Il referendum sarà considerato valido se parteciperà almeno un terzo degli elettori registrati. Secondo i dati della Commissione elettorale centrale, in Moldova sono registrati poco più di 3,3 milioni di elettori, il che implica che circa 1,1 milioni di elettori devono votare per validare il referendum. Per approvare le modifiche alla Costituzione, è necessario che almeno la metà dei votanti si esprima a favore.
Sulla scheda del referendum ci sarà una sola domanda: “Sostenete la modifica della Costituzione per l’adesione della Repubblica Moldova all’Unione Europea?”, con due opzioni di voto: “Sì” e “No”.



Se il “Sì” dovesse prevalere, il governo moldavo riceverebbe un significativo consenso popolare per proseguire i negoziati con Bruxelles, accelerando il processo di adesione già avviato con lo status di candidato, mirando all’adesione entro il 2030. Gli emendamenti non riguardano l’articolo 142 della Costituzione, che regola le condizioni per la modifica di altre disposizioni costituzionali, comprese quelle sulla sovranità e sulla neutralità. Per la prima volta, le schede elettorali saranno disponibili in romeno e in cinque lingue delle minoranze etniche: russo, ucraino, gagauzo, bulgaro e rom.



In assenza di una strategia di integrazione chiara, la Moldova potrebbe vedere diminuito il sostegno dell’Unione Europea, creando una percezione di indecisione tra i cittadini e i partner internazionali. Inoltre, ci sarebbe il rischio di una prolungata stagnazione politica, con un intensificarsi del conflitto tra forze pro-europee e pro-russe, aumentando la divisione nella società e rafforzando il discorso euroscettico. Qualora il referendum dovesse fallire, la Costituzione rimarrebbe invariata e, anche se il processo di integrazione europea potrebbe rallentare, non sarebbe necessariamente compromesso; tuttavia, costituirebbe comunque una perdita di immagine per la presidente Maia Sandu.

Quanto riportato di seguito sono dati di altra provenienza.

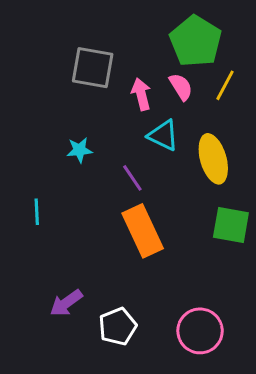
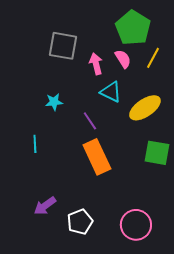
yellow ellipse: (213, 159) -> (145, 108), turned 72
cyan line: (37, 212) -> (35, 144), moved

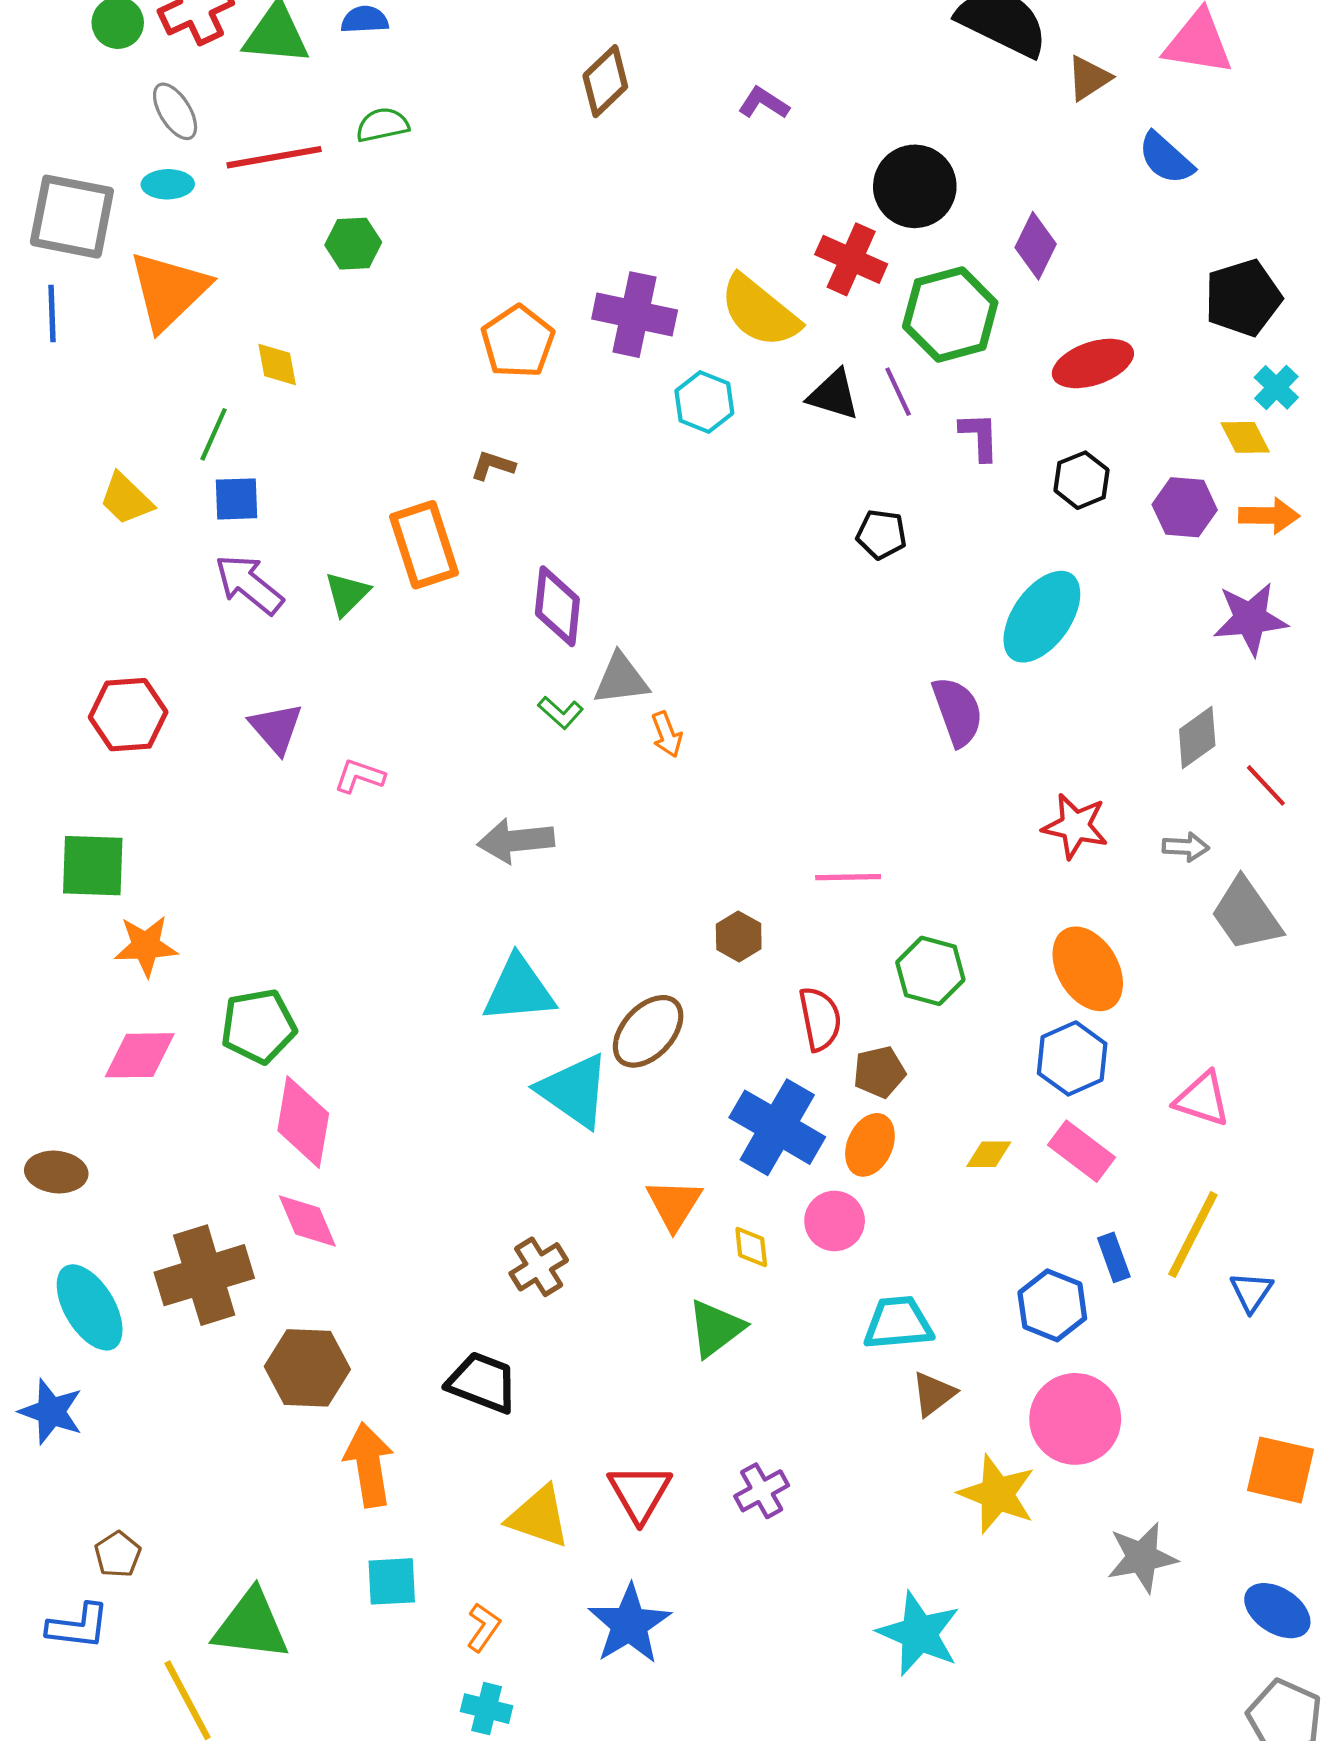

Attualmente, il fronte pro-europeo sembra avviato verso una vittoria, con i sondaggi che indicano che circa il 53% dei cittadini è favorevole al cambiamento costituzionale. Peraltro, la diaspora moldava, che rappresenta circa un terzo dell’elettorato, ha una notevole capacità di influenzare i risultati delle elezioni e potrebbe bilanciare eventuali successi dell’opposizione nel persuadere gli elettori a votare contro o a boicottare il referendum. Nelle elezioni presidenziali del 2020, i cittadini moldavi all’estero hanno espresso un forte sostegno per Maia Sandu, votando a favore con una percentuale del 93%, il che li rende propensi a sostenere anche il referendum.

D’altra parte, il 25% della popolazione, in particolare le minoranze etniche come la popolazione gagauza, si oppone all’adesione all’Unione Europea. Queste comunità hanno vissuto un processo di denazionalizzazione che si è intensificato con l’indipendenza della Repubblica Moldava, benché queste stesse minoranze potrebbero trarre vantaggio dall’adesione all’Unione Europea, poiché garantirebbe il rispetto di politiche legislative e di diritti delle minoranze, oltre a promuovere pratiche comuni per salvaguardare la loro identità.

Gli analisti dell’American Institute for the Study of War hanno evidenziato che le forze di opposizione filo-Cremlino in Moldova appaiono intenzionate a boicottare il referendum. Il Servizio di sicurezza e intelligence moldavo (SIS) ha rivelato che la Russia ha investito circa 100 milioni di euro per sabotare il processo elettorale, ed è stato scoperto un ampio schema di frode elettorale finanziato dall’oligarca latitante Ilan Shor, con i filo-russi che hanno trasferito 15 milioni di dollari a 130mila cittadini solo nel mese di settembre. Anche il presidente del think tank WatchDog.MD, Valeriu Pasha, ha dichiarato che la corruzione elettorale ha raggiunto un livello senza precedenti nella storia del Paese.

Il Parlamento europeo ha approvato una risoluzione che condanna fermamente i tentativi di ingerenza e le operazioni ibride dirette contro la Moldova. In aggiunta, la Presidente della Commissione europea, Ursula von der Leyen, ha visitato Chișinău il 10 ottobre, dove ha presentato un piano di crescita e riforme del valore di 1,8 miliardi di euro, destinato al periodo 2025-2027.

Ci sono state altresì preoccupazioni non tanto riguardo al referendum stesso, quanto al sostegno per la modifica della Costituzione, temendo che ciò possa creare un precedente. Tuttavia, Maia Sandu e il suo partito sostengono che il referendum sia necessario per limitare la possibilità che futuri governi possano compromettere il percorso intrapreso. I risultati del referendum determineranno se la Moldova rimarrà in una condizione di incertezza o se potrà consolidare il suo cammino verso l’adesione all’Unione Europea, dopo oltre tre decenni di oscillazioni geopolitiche.